New research shows a preponderance of the millions of borrowers who
have defaulted on student loans in recent years are poor, were
unprepared for college, and attended troubled schools that offered
little hope of leading to a decent job.
“It’s not a gift to a poor person who is not going to be able to complete a degree program to give them a loan,” said Caroline Hoxby,
a Stanford University economics professor, who calls the soaring load
of student debt “a self-inflicted wound on the part of the federal
government.
As of Sept. 30, just over 7 million borrowers had gone at least a
year without making a payment on their federal student loans, Education
Department figures show.
The student-loan delinquency rate has
jumped to around 12%, roughly double its level before the recession,
according to the New York Federal Reserve. When excluding borrowers
still in school, roughly a quarter of all student debt is at least 90
days behind on payments.
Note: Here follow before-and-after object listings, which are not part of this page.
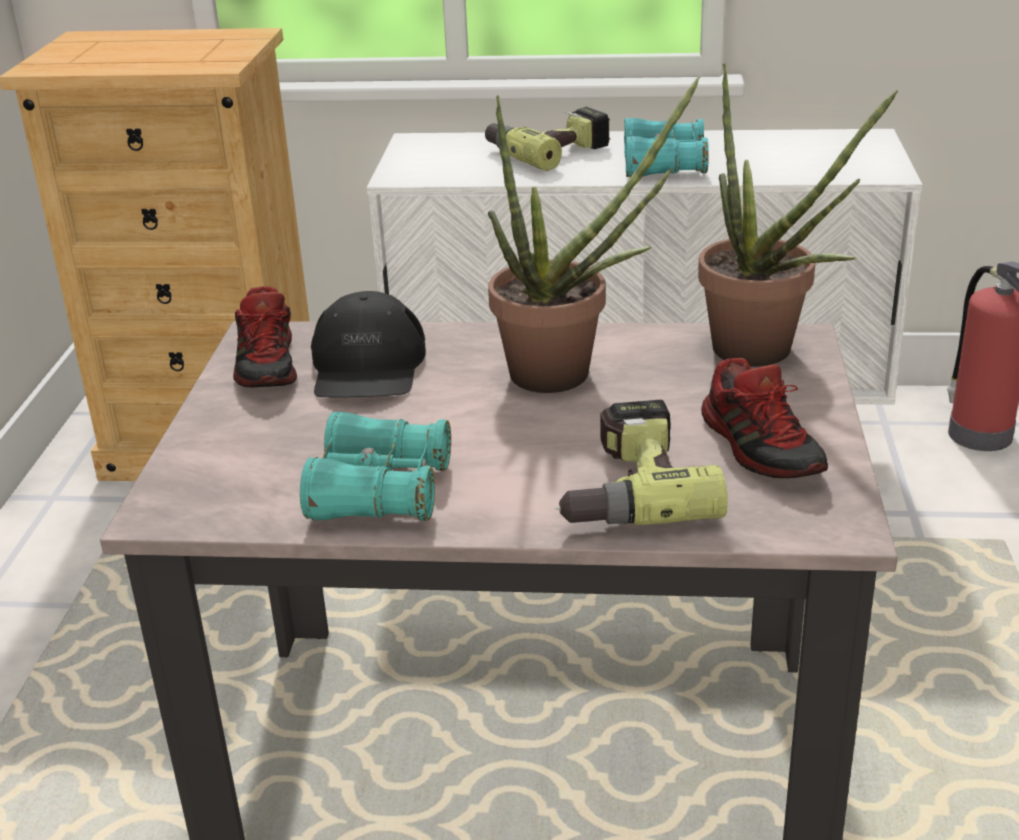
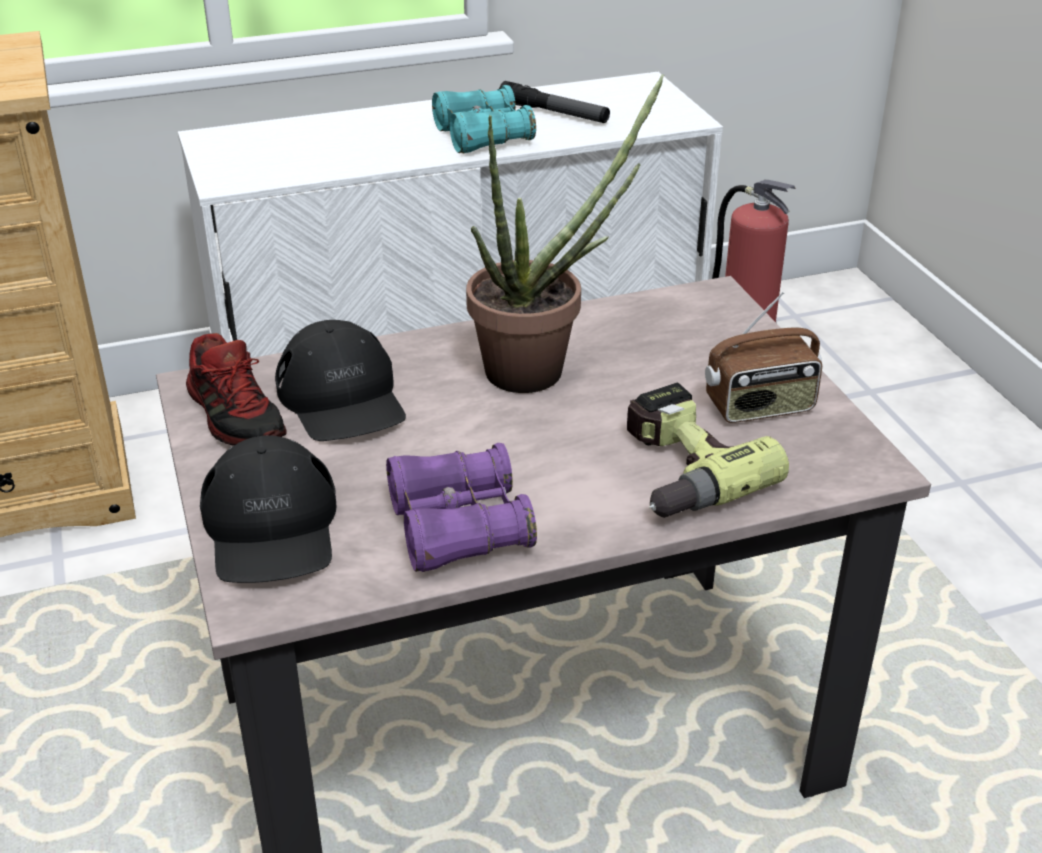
camera: 25 degrees left, 5 degrees up
turquoise binoculars [300,412,451,521] -> purple binoculars [386,443,537,572]
power drill [485,107,610,171] -> none
potted plant [698,63,898,367] -> none
shoe [701,358,828,478] -> radio [705,292,822,423]
none -> black cap [200,435,337,583]
none -> flashlight [499,81,610,123]

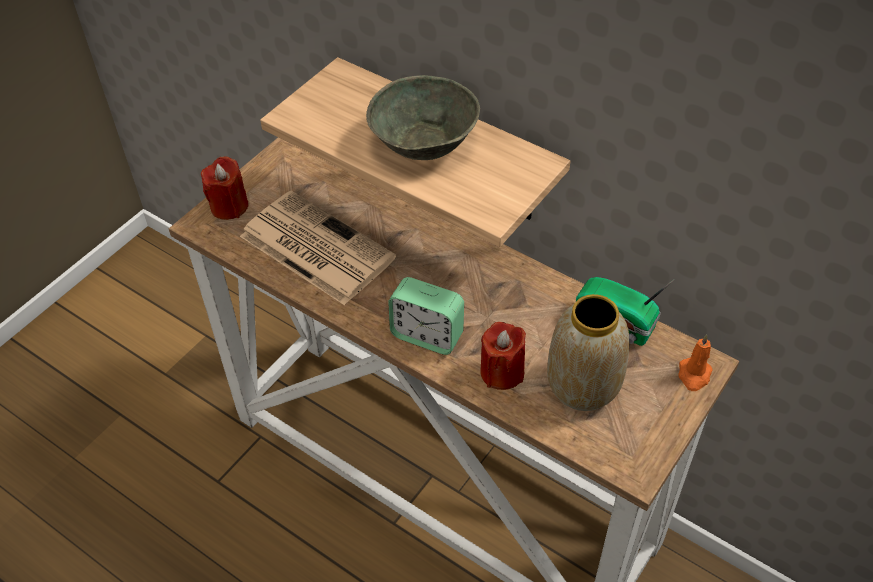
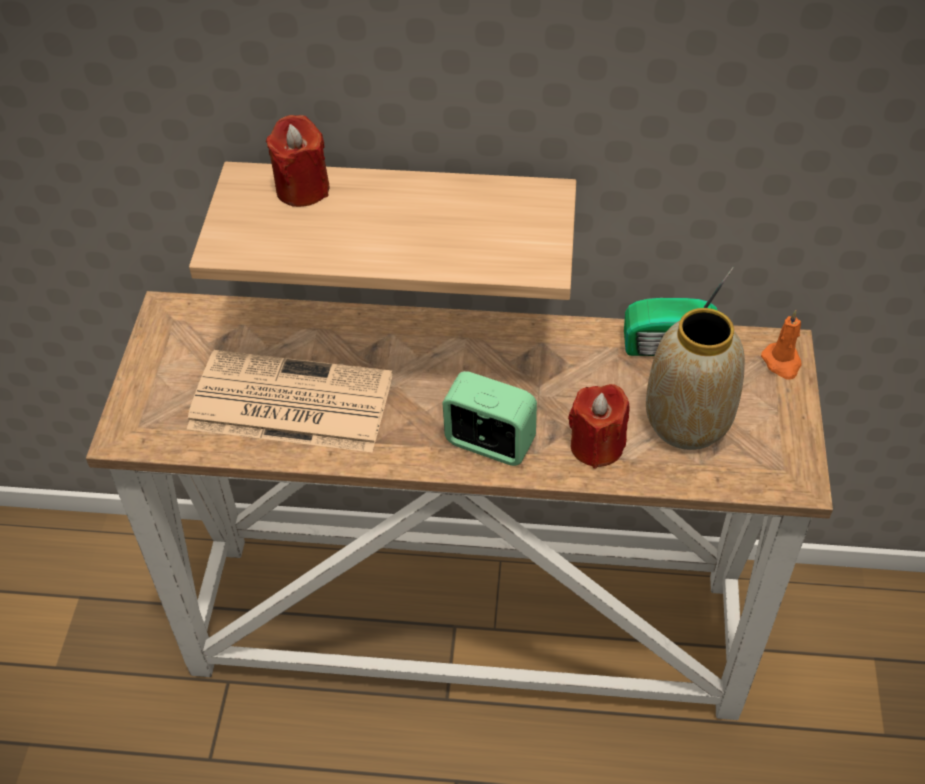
camera: 30 degrees left, 0 degrees up
red candle [201,156,248,220] -> red candle moved to [266,115,329,207]
grey bowl [366,75,480,160] -> none
alarm clock [388,277,464,355] -> alarm clock turned 150 degrees counterclockwise [442,371,537,466]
The comparable number for home-mortgage debt
never exceeded 9% after the housing crash.
A recent Brookings Institution study by Treasury Department economist Adam Looney
and Stanford’s Constantine Yannelis attributes the rise in both
borrowing and defaults since the recession largely to “nontraditional
students” who enrolled at for-profit schools and community colleges.
Those schools typically have low or no academic standards for enrolling.
Such
students made up more than two-thirds of defaults among those who left
school in 2011, the study found, analyzing government tax records and
student-loan figures. The defaulted borrowers tend to be older, from
lower-income families, and more likely to be first-generation
college-goers compared with students who attend four-year schools.
Likewise, an October paper by Federal Reserve researchers linked
defaults to those who had weak credit scores. About 30% of those who had
credit scores of between 500 and 599 a year before they left school
eventually became delinquent on their loans. But among those with a
score of 680 to 729, only 9% became delinquent, according to the paper, by Fed economists Alvaro Mezza and Kamila Sommer."